History

Bethany Christian Church still sits on the same little knoll where it was first established in 1838.   Earliest documentation dates November 13, 1838.

According to Miss Myrtie McNeely the first church was a log cabin that was used as a Union church and schoolhouse. The benches were hewn logs.  A fireplace sat at one end and a pulpit on the other.  Visiting preachers of different denominations alternated Sundays to deliver a message.  Matthew Webber was the first minister.  People were baptized in the Wolf River.  

An engraved plaque to the cemetery entrance says the cemetery was founded in 1847 on property given by William Hamner.  A document signed by Hamer dates July 13, 1849 but the land was already being used for burials and religious teachings before then. It was a community cemetery until 1872 at which time it became a grave yard for church members.

It wasn’t until 1872 the church actually owned title to the land.  William Hamner’s son, James, sold the ten acres to the church for ninety dollars.  This contract was signed September 29, 1871 and finalized January 1, 1872. Dr. Jane Hooker explains in Neighbor’s Along the Wolf, at William Hamner’s death (1851) his youngest son, James, was a minor and could not hold land.  After his father’s will was probated February 26, 1869, James, and wife, Mary Hooker Hamner, sold the cemetery and church property, ten acres, to the church.

The first log church building was bought by Mr. J. J. Wiseman in 1891 and moved.  A new white clapboard building was erected on the same site.  It was heated by a pot-bellied stove.  Members became mostly Christian affiliated and in 1893 the church became officially Bethany Christian Church, part of the Disciples of Christ.  The first Sunday school was organized in 1898 and the first Vacation Bible School in 1941. 

Lord’s Acre Day was established by Dr. Sydney Carnes in 1948.  Probably all of the member’s occupations were farm related.  Farmers were unable to cover bills or make donations until after crops were harvested, which led to the Lord’s Acre Day program.  Pledges were made from crops harvested on an acre of land that was set aside as the “Lord’s Ace”. Others may have promised money made from eggs laid on Sundays, or any livestock born on Sundays, etc.  The first Lord’s Acre Day offerings was made in 1849.  This program is still active today although no longer farm related, it is more of a tradition.      

In 1950 a fellowship hall was added and shortly thereafter two new restrooms. 

In 1963 the white clapboard building was torn down and a new brick one erected.  Pastor J.T. Moore gave the last sermon and Ron Savage and Etta Ruth Bryan were the last to marry in the old white church. 

Groundbreaking for the new brick church building occurred April 18, 1963. The new building included a baptistery, so the river and lake baptisms became a thing of the past.  

The church received its charter on September 16, 1974.  Its purpose “to win people to faith in Jesus Christ; to commit them actively to the church; to help them grow in grace and knowledge of Christ that increasingly they may understand to do his will; to work for the unity of all Christians and with them engage in the sermon task of establishing the Kingdom of God.”  

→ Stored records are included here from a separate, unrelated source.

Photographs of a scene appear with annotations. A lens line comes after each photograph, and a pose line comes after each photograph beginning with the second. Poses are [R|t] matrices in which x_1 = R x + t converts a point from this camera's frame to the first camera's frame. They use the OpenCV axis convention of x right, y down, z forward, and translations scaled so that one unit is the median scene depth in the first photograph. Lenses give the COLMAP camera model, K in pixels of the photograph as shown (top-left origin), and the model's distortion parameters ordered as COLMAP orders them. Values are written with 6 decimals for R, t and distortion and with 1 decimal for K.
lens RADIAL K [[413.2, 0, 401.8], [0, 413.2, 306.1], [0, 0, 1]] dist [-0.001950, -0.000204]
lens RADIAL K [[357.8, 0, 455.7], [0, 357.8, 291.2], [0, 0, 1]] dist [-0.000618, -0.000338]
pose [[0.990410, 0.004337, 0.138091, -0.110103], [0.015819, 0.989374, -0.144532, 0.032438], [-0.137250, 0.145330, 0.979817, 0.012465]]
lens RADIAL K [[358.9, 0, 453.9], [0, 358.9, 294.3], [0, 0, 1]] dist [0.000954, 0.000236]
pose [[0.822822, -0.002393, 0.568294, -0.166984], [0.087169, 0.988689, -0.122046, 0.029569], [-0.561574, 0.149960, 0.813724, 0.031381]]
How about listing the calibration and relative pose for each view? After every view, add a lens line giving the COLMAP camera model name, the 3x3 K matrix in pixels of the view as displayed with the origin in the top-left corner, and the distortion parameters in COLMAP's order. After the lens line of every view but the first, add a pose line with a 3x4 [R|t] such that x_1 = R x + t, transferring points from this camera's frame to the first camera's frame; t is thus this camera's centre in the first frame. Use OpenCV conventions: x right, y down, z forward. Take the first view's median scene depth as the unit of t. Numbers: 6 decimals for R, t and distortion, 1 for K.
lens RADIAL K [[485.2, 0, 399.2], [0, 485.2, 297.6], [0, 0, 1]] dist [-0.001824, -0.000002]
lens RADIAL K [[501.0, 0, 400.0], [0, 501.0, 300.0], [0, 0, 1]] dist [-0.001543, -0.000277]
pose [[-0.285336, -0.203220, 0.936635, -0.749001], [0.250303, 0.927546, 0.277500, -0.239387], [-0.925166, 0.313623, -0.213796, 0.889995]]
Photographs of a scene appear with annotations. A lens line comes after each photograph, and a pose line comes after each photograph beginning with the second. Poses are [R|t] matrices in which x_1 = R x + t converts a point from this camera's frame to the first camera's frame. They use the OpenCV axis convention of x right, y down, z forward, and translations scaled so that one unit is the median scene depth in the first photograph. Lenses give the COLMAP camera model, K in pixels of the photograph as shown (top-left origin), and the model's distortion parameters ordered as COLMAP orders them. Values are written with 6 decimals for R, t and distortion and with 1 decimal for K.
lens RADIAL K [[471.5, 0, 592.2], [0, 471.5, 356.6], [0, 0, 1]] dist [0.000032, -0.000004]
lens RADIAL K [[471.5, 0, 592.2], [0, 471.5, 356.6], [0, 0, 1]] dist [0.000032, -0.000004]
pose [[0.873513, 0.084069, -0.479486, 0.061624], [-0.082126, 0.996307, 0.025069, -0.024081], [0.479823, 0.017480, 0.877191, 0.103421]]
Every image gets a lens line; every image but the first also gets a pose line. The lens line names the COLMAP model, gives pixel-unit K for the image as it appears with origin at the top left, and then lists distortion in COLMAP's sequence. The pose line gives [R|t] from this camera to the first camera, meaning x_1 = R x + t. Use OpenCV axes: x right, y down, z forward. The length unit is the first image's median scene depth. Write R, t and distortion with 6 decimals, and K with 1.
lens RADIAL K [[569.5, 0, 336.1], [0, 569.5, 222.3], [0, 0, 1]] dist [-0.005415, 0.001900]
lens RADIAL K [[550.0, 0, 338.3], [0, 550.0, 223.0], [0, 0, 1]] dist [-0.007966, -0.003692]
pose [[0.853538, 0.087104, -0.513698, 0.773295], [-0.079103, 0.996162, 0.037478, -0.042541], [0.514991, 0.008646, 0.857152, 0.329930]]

A new educational building with classrooms, fellowship hall, kitchen and restrooms was added in 1978.  Beautiful stained glass windows added to the worship sanctuary in 1981, paid for by various families of the church.  

Several modifications have been made to the building to keep it updated and pristine, such as adding a steeple, tan siding, handicap parking, drop off area with overhead canopy and landscaping.

The church is still a small church, having the same goals it had in years past, surrounded by the beauty of nature.  If you have not visited, we welcome you to do so.